GB: It’s really the only way to go forward. I fear we are now in the Decade of Dithering that will end with the deadly 2020s. Only then will experiments get done and issues engaged. All else, as tempting as ideas and simulations are, spell delay if they do not couple with real field experiments—from nozzle sizes on up to albedo measures —which finally decide.

JB: Okay. But what are some other things that could go wrong with this sulfur dioxide scheme? I know you’re not eager to focus on the dangers, but you must be able to imagine some plausible ones: you’re an SF writer, after all. If you say you can’t think of any, I won’t believe you! And part of good design is looking for possible failure modes.

GB: Plenty an go wrong with so vast an idea. But we can learn from volcanoes, that give us useful experiments, though sloppy and noisy ones, about putting aerosols into the air. Monitoring those can teach us a lot with little expense.

We can fail to get the aerosols to avoid clumping, so they fall out too fast. Or we can somehow trigger a big shift in rainfall patterns—a special danger in a system already loaded with surplus energy, as is already displaying anomalies like the bitter winters in Europe, floods in Pakistan, drought in Darfur. Indeed, some of Alan Robock’s simulations of Arctic aerosol use show a several percent decline in monsoon rain—though that may be a plus, since flooding is the #1 cause of death and destruction during the Indian monsoon.

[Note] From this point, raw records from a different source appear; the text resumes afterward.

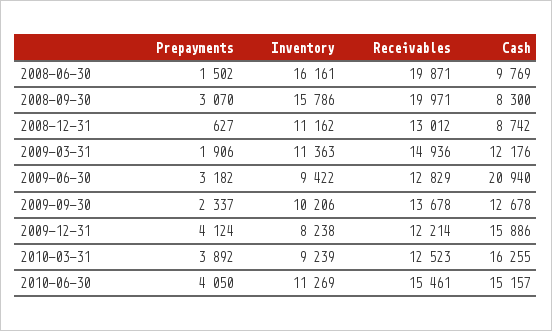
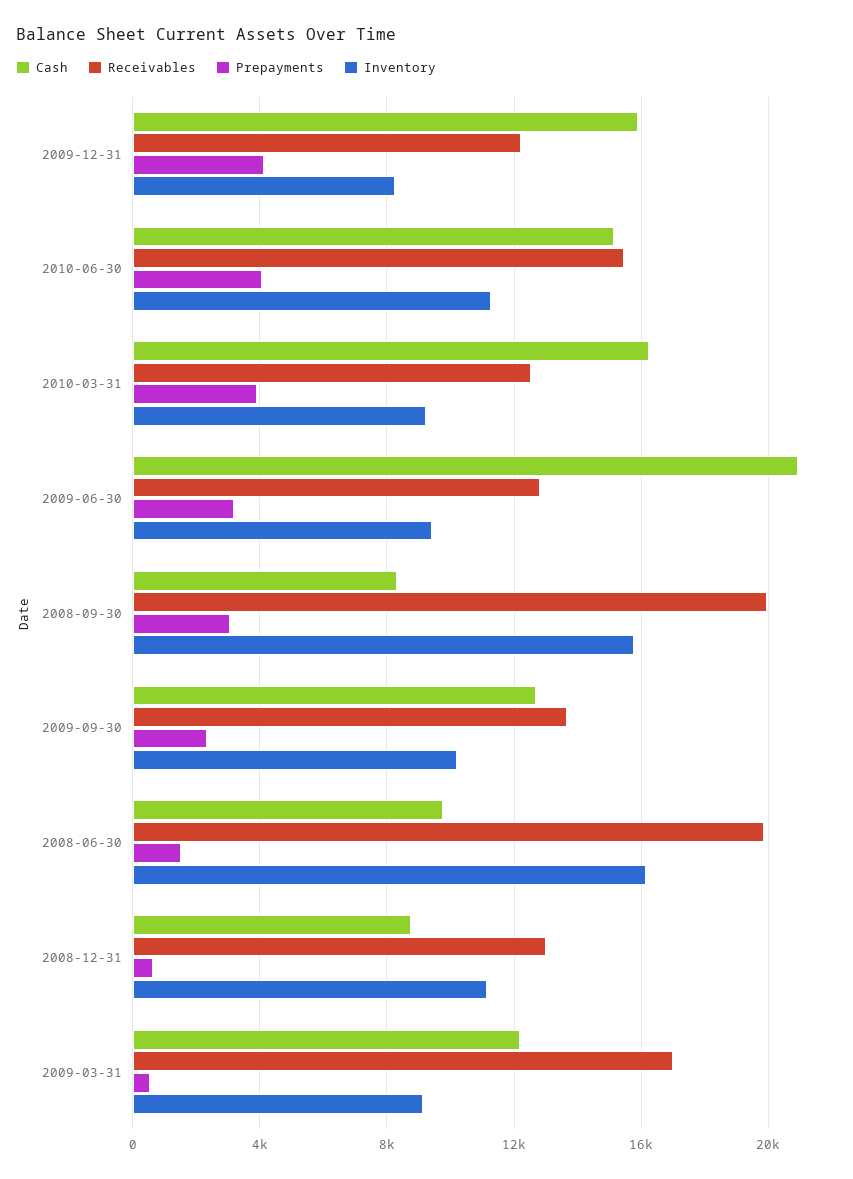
  {
    "Prepayments": {
      "2008-06-30": 1502,
      "2008-09-30": 3070,
      "2008-12-31": 627,
-     "2009-03-31": 1906,
+     "2009-03-31": 500,
      "2009-06-30": 3182,
      "2009-09-30": 2337,
      "2009-12-31": 4124,
      "2010-03-31": 3892,
      "2010-06-30": 4050
    },
    "Inventory": {
      "2008-06-30": 16161,
      "2008-09-30": 15786,
      "2008-12-31": 11162,
-     "2009-03-31": 11363,
+     "2009-03-31": 9000,
      "2009-06-30": 9422,
      "2009-09-30": 10206,
      "2009-12-31": 8238,
      "2010-03-31": 9239,
      "2010-06-30": 11269
    },
    "Receivables": {
      "2008-06-30": 19871,
      "2008-09-30": 19971,
      "2008-12-31": 13012,
-     "2009-03-31": 14936,
+     "2009-03-31": 17000,
      "2009-06-30": 12829,
      "2009-09-30": 13678,
      "2009-12-31": 12214,
      "2010-03-31": 12523,
      "2010-06-30": 15461
    },
    "Cash": {
      "2008-06-30": 9769,
      "2008-09-30": 8300,
      "2008-12-31": 8742,
      "2009-03-31": 12176,
      "2009-06-30": 20940,
      "2009-09-30": 12678,
      "2009-12-31": 15886,
      "2010-03-31": 16255,
      "2010-06-30": 15157
    }
  }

Mostly, it might just plain fail to work. Guessing outcomes is useless, though. Here’s where experiment rules, not simulations. This is engineering, which learns from mistakes. Consider the early days of aviation. Having more time to develop and test a system gives more time to learn how to avoid unwanted impacts. Of course, having a system ready also increases the probability of premature deployment; life is about choices and dangers.

More important right now than developing capability, is understanding the consequences of deployment of that capability by doing field experiments. One thing we know: both science and engineering advance most quickly by using the dance of theory with experiment. Neglecting this, preferring only experiment, is a fundamental mistake.